La valeur des biens expropriés sera déterminée par comparaison entre, d’une part, la consistance des bien présentés à titre de termes de comparaison et leurs valeurs d’échange, et, d’autre part, les caractéristiques du bien à évaluer.
La SAS Urbanis Aménagement produit un extrait du fichier DVF (demande de valeur foncière) mentionnant soixante-seize mutations de biens immobiliers intervenus entre juin 2019 et juin 2023, avec des prix se situant entre 575 € et 1.575 €.
Elle se fonde également sur des décisions de la juridiction de l’expropriation rendues le 19 juin 2024.
Le commissaire du gouvernement produit quatre termes de comparaison :
N° du terme
1
2
3
4
Date de publicité foncière
10 octobre 2023
7 juin 2023
25 août 2023
19 avril 2023
Adresse
[Adresse 12]
[Adresse 3]
[Adresse 8]
[Adresse 1]
Surface terrain/m2
31.53
38.50
21.90
29.09
Prix en euros
25.000
56.000
16.000
17.500
Prix en euros/m2
793
1455
730
601
Observations
Au sein d’une maison à usage commercial et d’habitation de 2 étages
Ensemble immobilier constitué de 3 bâtiments de 3 étages
L’exproprié n’a pas constitué avocat pour contester l’offre de l’expropriant.
Au regard de ces éléments, il convient de retenir une valeur du terrain de 800 €/m2.
L’indemnité principale de dépossession est donc évaluée à la somme de 32.000 € (40 x 800).
Sur l’indemnité de remploi
Aux termes de l’article R.322-5 du code de l’expropriation, l’indemnité de remploi est calculée compte tenu des frais de tous ordres normalement exposés pour l’acquisition de biens de même nature moyennant un prix égal au montant de l’indemnité principale. Sont également pris en compte dans le calcul du montant de l’indemnité les avantages fiscaux dont les expropriés sont appelés à bénéficier lors de l’acquisition de biens de remplacement.
En l’espèce, ils ont pour base le montant de l’indemnité principale, à savoir 32.000 €.

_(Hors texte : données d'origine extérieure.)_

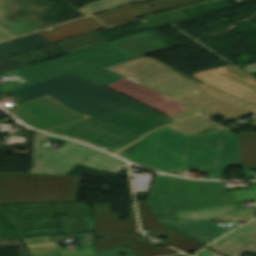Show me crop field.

Ils sont liquidés comme suit :
20% sur 5.000 € = 1.000 €
15% sur 10.000 € = 1.500 €
10% sur 17.000 € = 1700 €
Total : 4.200 €
Sur l’indemnité totale de dépossession
L’indemnité totale de dépossession foncière, est égale à la somme de 36.200€, soit :
— 32.000 € au titre de l’indemnité principale ;
— 4.200 € au titre de l’indemnité de remploi ;
Sur les demandes accessoires
Les dépens seront laissés à la charge de la SAS Urbanis Aménagement.
PAR CES MOTIFS
Le Juge de l’expropriation statuant par mise à disposition au greffe, par jugement réputé contradictoire et en premier ressort,
FIXE à 36.200 € l’indemnité de dépossession revenant à M. [B] [M] et Mme [J] [X] pour l’expropriation du lot 12 de la copropriété sise [Adresse 10],
LAISSE les dépens à la charge de la SAS Urbanis Aménagement
AINSI JUGE ET PRONONCE PAR MISE A DISPOSITION AU GREFFE AU TRIBUNAL JUDICIAIRE, JURIDICTION DE L’EXPROPRIATION, LE DOUZE MARS DEUX MILLE VINGT CINQ.